Random Thoughts Bouncing Around in an Empty Brain


That's what my head feels like today. In truth it's what my head has felt like for a few weeks now and all of the post Christmas clutter isn't helping. So, what am I doing right now -- am I taking down Christmas decorations, or putting away gifts, or taking a long head-clearing walk -- NO. I am writing a blog post.

It does help to get some of those random thoughts out of my brain and on to paper -- well it usually does. I did what I call a Brain Dump yesterday and wrote every thing down that was clogging up my thought processes and it did help for a while, but today they are all back pinging around in there. Ugh! I know -- you  are saying -- why doesn't she just do some of these things.
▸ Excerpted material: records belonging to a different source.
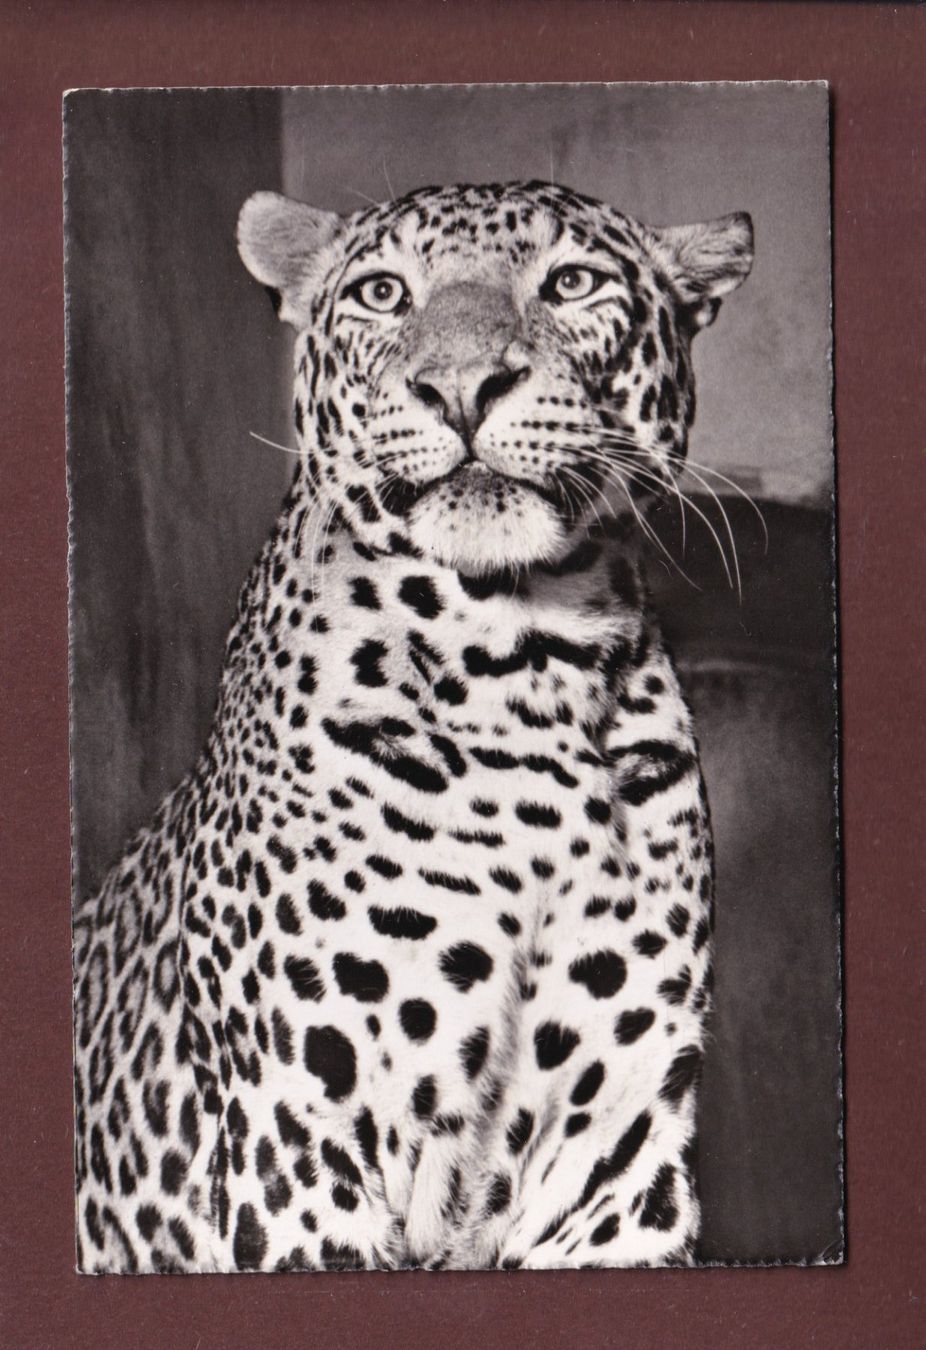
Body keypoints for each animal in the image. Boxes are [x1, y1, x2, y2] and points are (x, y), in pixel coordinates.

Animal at [72, 179, 753, 1273]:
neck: (525, 660)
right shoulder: (300, 1146)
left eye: (572, 282)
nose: (462, 388)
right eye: (384, 293)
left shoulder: (616, 1163)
Well, I have -- I was busy yesterday crossing things off of my to do list, and still it is miles long.

Here's some of the things I did:

  • Walked the dog 2 miles
  • Stretched
  • Returned shoes to Zappos at the UPS store
  • Dropped off shoes to be repaired 
  • Picked up a prescription at CVS (that always takes longer than I think it should -- always a huge line there)
  • Bought myself calendars for home and work since I didn't get any for Christmas
  • Picked up Emma's friend and dropped them off at the nail place to use their Christmas gift certificates
  • Paid estimated taxes
  • Paid bills
  • Did 2 loads of laundry and folded and put them away
  • Met Emma at her ballet class in Bristol so we could take photos for her Summer Dance Intensive Applications. Her teacher helped us get the poses right and I did the photographs.
  • Downloaded photographs to the computer
  • Helped Emma tweak some setting on her new blog: Ballerina Bunheads. Check it out!
Honestly I do not know how my friends with more than one child manage to keep up with everything. Yes, I know I work, but really it's only 24 hours a week spread over 4 days -- I used to work 40 hours a week 5 days a week -- I have no idea how I managed that when Emma was little. On top of all of this not one, but two continuing legal education providers have asked me to speak in June. I guess I am a victim of my own success. The problem is that June is just a bad month for me. End of the school year, dance recitals, taking Emma to dance intensive (hopefully). I really want to say Yes because I enjoy the speaking and admit I get an ego rush out of seeing my name in print as a presenter, but I get crazy and nervous the few weeks beforehand so I think I have to say No. On top of that work is busy (which is good) but it means I can't do any prep work for the talks at work. We are moving to a new building in September and we are doing a huge weeding project combined with moving to a new library catalog system.  Then on my list of other unpaid jobs are: dance class chauffeur, Junior Warden at church. Church choir member and chalice bearer.

Okay, so now I am just droning on with no organization at all. Welcome to my brain!

And I haven't even included the list of unfinished projects around the house that are all also jumping around my brain.

I need a glass of wine -- is it 5pm yet?